28.7.16

Madrugada

Sonic Youth, “Sunday”, in https://www.youtube.com/watch?v=2CXD8PK6Djc
Uma sirene avulsa interrompe o silêncio. Um carro estouvado rompe o asfalto da avenida deserta, contrastando com o vagaroso tempo que se compõe na madrugada. A luz escondida no que resta da penumbra tardia procura o seu alvor. As árvores estão sitiadas pela ausência de vento. Ocasionalmente, um avião interrompe o silêncio no silvo aflitivo da descida para a pista de aterragem.
A cidade está quase a desentorpecer. Parece o motor de combustão de um automóvel que precisa de tempo para debitar em pleno. Há um curto espaço de tempo, a mediação entre a noite perlongada e a alvorada, em que tudo parece suspenso no tempo, como se nada estivesse inscrito no mapa dos acontecimentos. Se estivesse a chover, dir-se-ia que as gotas vinham ao chão em câmara lenta, que seria possível ver uma particular gota despenhando-se no chão, a partir-se em múltiplas partículas de água rociando as imediações do lugar atingido pela gota de chuva. O voo dos pássaros parece uma levitação. E até o rio exterioriza águas paradas, sem ondas, sem se notar a fluência do caudal para a foz. Um gato espreguiça-se no beiral da janela que foi aberta para refrescar a casa dos exagerados efeitos estivais que não desarmam por dias consecutivos.

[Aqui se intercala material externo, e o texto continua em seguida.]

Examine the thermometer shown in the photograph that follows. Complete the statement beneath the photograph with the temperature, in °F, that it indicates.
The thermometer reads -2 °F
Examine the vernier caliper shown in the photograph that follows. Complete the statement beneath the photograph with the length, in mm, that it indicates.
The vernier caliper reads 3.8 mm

Em desuso da maré, dois rapazes cambaleiam pela avenida fora vociferando coisas ininteligíveis, à mercê do álcool excessivo e da boémia incorrigível. Uma senhora de meia-idade, sentada na paragem do autocarro, ao início olha com desconfiança para os estroinas tardios, mas depressa os mete no desolhar da irrelevância. Contrariando a impressão de que o tempo estava interrompido, o dia clareia ainda antes de o sol começar a tomar conta do seu lugar.

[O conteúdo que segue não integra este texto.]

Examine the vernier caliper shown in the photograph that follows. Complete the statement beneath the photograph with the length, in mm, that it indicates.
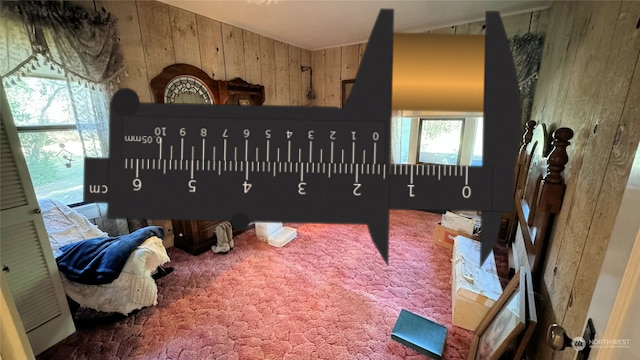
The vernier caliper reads 16.8 mm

Não tarda, o sortilégio da madrugada extingue-se: os carros invadem a avenida, as árvores agitam-se provavelmente com a agitação da cidade (pois o vento continua nulo), os aviões sucedem-se numa desenfreada correria para a pista de aterragem, se estivesse a chover a chuva cairia célere, os pássaros terçam voos rasantes, o rio ri-se da cidade enfim viva, o gato sacia a fome, os estroinas recolhem-se aos aposentos e a senhora de meia-idade, já de esfregona na mão, faz a limpeza dos escritórios da empresa multinacional.
E a madrugada, breve interrupção do tempo em sua forma maravilhosamente madraça, deixou de o ser. Devolveu a normalidade à cidade usual.